SET EXERCISE
Update the stretch of rows from the line containing "order: Asparagales" through the line containing "common name: Douglas' grasswidow" by replacing "common name" with "vernacular name", leaving everything else unchanged.

PROVIDED INFORMATION

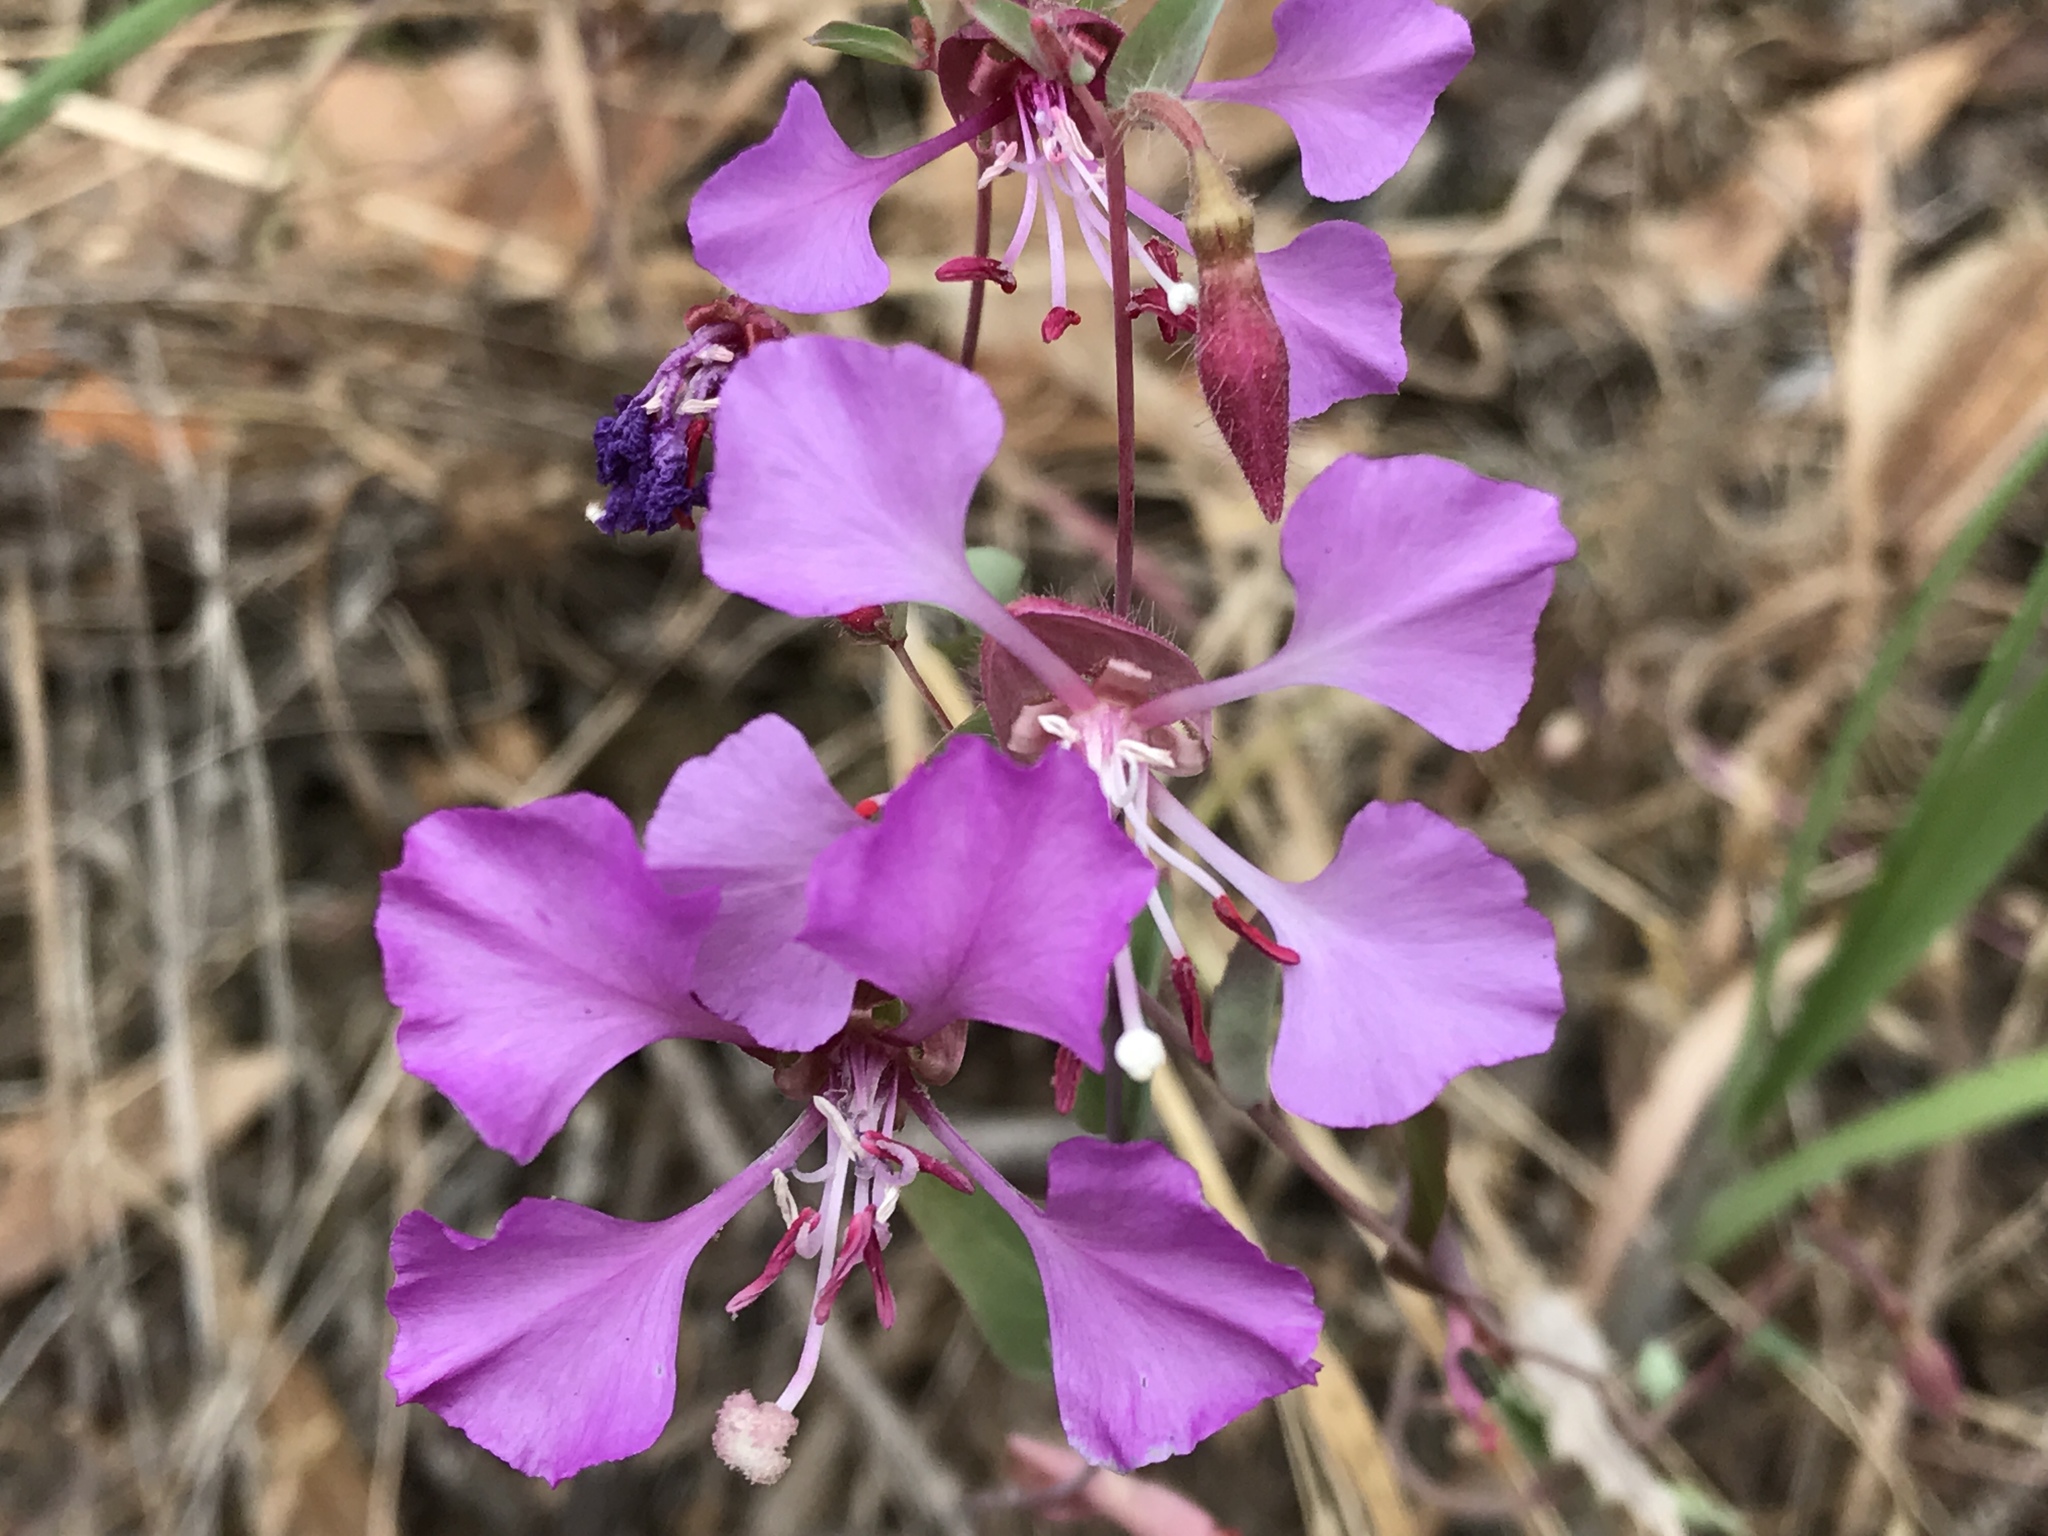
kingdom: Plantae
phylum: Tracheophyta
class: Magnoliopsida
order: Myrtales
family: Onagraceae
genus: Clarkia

==

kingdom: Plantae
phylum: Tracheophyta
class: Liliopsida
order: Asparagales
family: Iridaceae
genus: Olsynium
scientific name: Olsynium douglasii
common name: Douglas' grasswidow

PROBLEM SOLUTION
order: Asparagales
family: Iridaceae
genus: Olsynium
scientific name: Olsynium douglasii
vernacular name: Douglas' grasswidow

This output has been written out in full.